Magnus Carlsen suffers a setback

UPDATED: Norway’s chess champion Magnus Carlsen arrived at the major Norwegian tournament Norway Chess in Stavanger brimming with confidence, with media headlines bellowing that he was in “great form” and “better than ever.” He ended up losing his first match, though, over an “embarrassing” ignorance of some rules, and on Wednesday, he lost again.

Magnus Carlsen readily admitted to state broadcaster NRK and others after the match that he hadn't registered the rules. "It's my fault, of course," he told NRK. PHOTO: NRK screen grab
Magnus Carlsen readily admitted to state broadcaster NRK and others after his first loss that he hadn’t registered the rules. “It’s my fault, of course,” he told NRK. PHOTO: NRK screen grab

The shocking defeats mean Carlsen is off to a very bad start at the tournament that has attracted the world’s top chess players to the West Coast of Norway. Carlsen hasn’t started a tournament with two losses since 2010, noted Norwegian Broadcasting (NRK), and the former child chess prodigy was chastened. “It was a bad day against a very good player,” Carlsen told NRK after losing to Italian-Amerian Fabiano Caruana. And he admitted it was very tough to face Caruana after making a big mistake the day before.

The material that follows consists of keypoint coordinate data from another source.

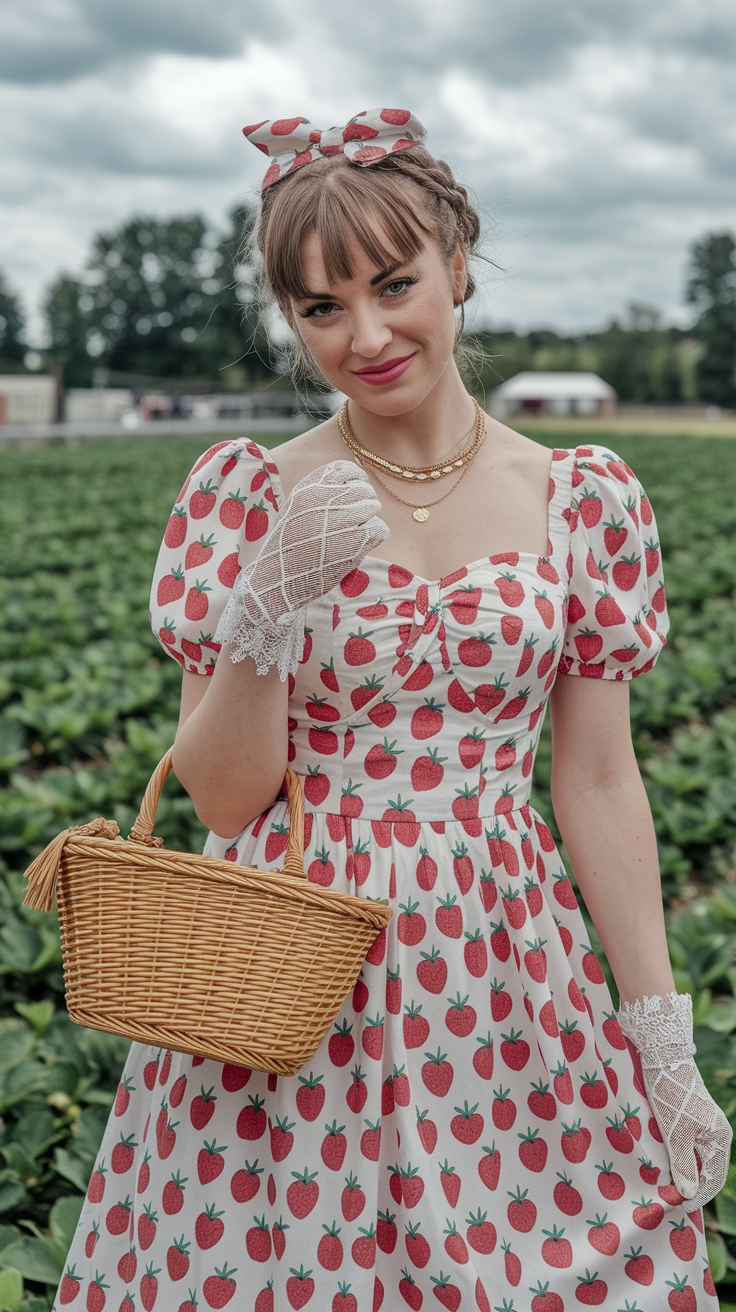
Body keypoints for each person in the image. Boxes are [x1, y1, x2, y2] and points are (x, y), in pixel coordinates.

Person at [54, 109, 730, 1312]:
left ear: (458, 262)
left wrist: (661, 1042)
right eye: (320, 308)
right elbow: (220, 796)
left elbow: (597, 780)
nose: (365, 334)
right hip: (287, 958)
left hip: (499, 960)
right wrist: (267, 609)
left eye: (394, 283)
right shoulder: (247, 491)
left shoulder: (580, 496)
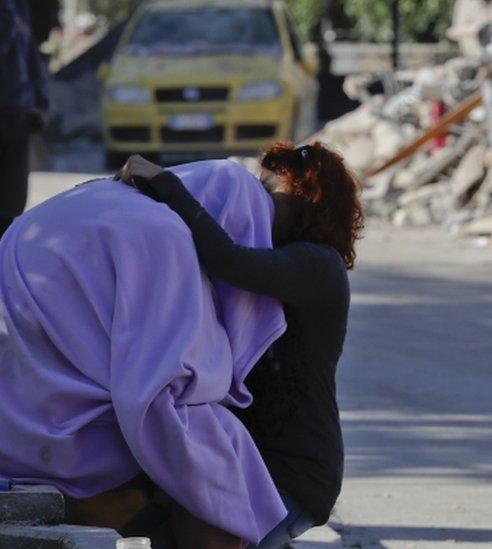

Time simply ran out for Carlsen in his opening match against Veselin Topalov of Bulgaria, a player who’s ranked fifth in the world but hadn’t beaten Carlsen in the last 21 times they’d met. But Norwegian Broadcasting (NRK) reported that after more than six hours of play, and right when Carlsen had made a breakthrough on the chessboard, a gasp went through the ranks of spectators. Carlsen lost on the basis of time because he’d misunderstood the rules. He thought he had more time for the 60th move, but he didn’t.

“Wow!” exclaimed former chess champion Garry Kasparov, who has worked closely with Carlsen over the years and is in Stavanger along with most of the world’s chess elite for the 10-day-long chessfest, as it’s called locally. And NRK reported how a discussion immediately ensued amongst Carlsen, his father Henrik, his manager Espen Agdestein and Norwegian Chess Federation President Jøran Aulin-Jansson over who was responsible.

Carlsen himself was quick to take the blame. “It was idiotic not to be aware of the rules, and there were also rules I hadn’t encountered before,” he told NRK in a taped interview (external link). “But it’s my fault, of course.”

‘Painful and difficult’
It was a seldom, grave error on the part of the chess world champion, and his manager Agdestein called it “a scandal for Magnus. He’d been working for seven hours and come into winning position, and so comes the shock that he has lost out on time. It’s indescribably painful and difficult.”

Ian Rogers, a chess grand master and journalist himself, put the blame squarely on Carlsen despite the discussion going on over who was responsible. “Magnus came too late to the board,” Rogers told NRK. “If he had come on time, he would have heard about the time control. It’s quite embarrassing for him.”

Carlsen later directed some criticism at tournament organizers, saying that even though he signed a contract where the rules were specified, “I think it’s a bit strange that I was not specifically informed about rules that are very unusual. They should have informed about that several times,” he told NRK. He was referring to a rule that players don’t get more time after the 60th move.

Rogers noted, however, that the organizers had announced the time control in advance and informed the players at the start of the match. “They did everything right,” Rogers said, noting that when the rules were read out loud, all the other players were present except Carlsen. “Carlsen is a professional, he should know that.” He didn’t think Carlsen’s team or manager could be blamed either. “It’s the player’s own responsibility,” he said, adding that he doubted Carlsen would ever make such a mistake again.